Company Best Practices

  • Always encrypt your data! This includes at-rest encryption (i.e. encrypting your laptop harddisk) and in-transit encryption (i.e. encrypting the emails that are exchanged within the company and to the outside whenever possible).
    For harddisk encryption, find a how-to here:
    https://www.howtogeek.com/234826/how-to-enable-full-disk-encryption-on-windows-10/ (Windows)
    https://support.apple.com/en-us/HT204837 (Mac)

  • Maintain a meaningful password policy:

    • Use a secure password (10 characters minimum length, include upper case and lower case letters, at least one number and one special character (e.g. @#$%&*())

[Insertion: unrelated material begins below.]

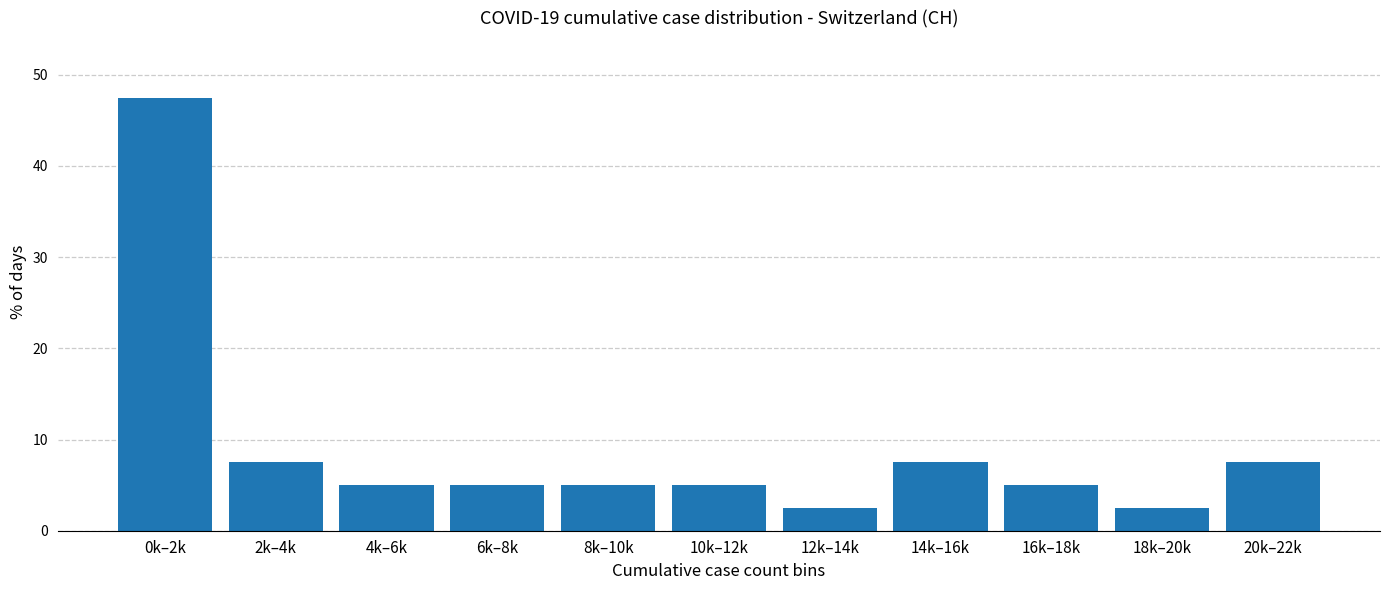

Reading right to left, list all the values displayed in this chart.

20k–22k=7.5	18k–20k=2.5	16k–18k=5.0	14k–16k=7.5	12k–14k=2.5	10k–12k=5.0	8k–10k=5.0	6k–8k=5.0	4k–6k=5.0	2k–4k=7.5	0k–2k=47.5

    • you can check password strength e.g. at https://howsecureismypassword.net/
      Suggestion: If you are using Google Chrome, you can use the built in password suggestions and password manager. Firefox provides a similar service called Lockwise.

    • Do not use the same password to secure more than one account!

    • Choose to login via your showheroes.com Account (which is a Google account) where possible. This uses a secure connection to exchange your user credentials.

    • Do not disclose your passwords to anybody!

    • Reset your password regularly (at least once a year).

  • Keep in mind the scope of your required compliance. The GDPR applies to all kinds of personal data: names, addresses, emails, card details, IP addresses, cookies and even social media posts!

  • Avoid data collection and restrict yourself to what is necessary for running the business.

    • In particular, do not download any customer personal data locally. Use secure and encrypted connections to the CRM system.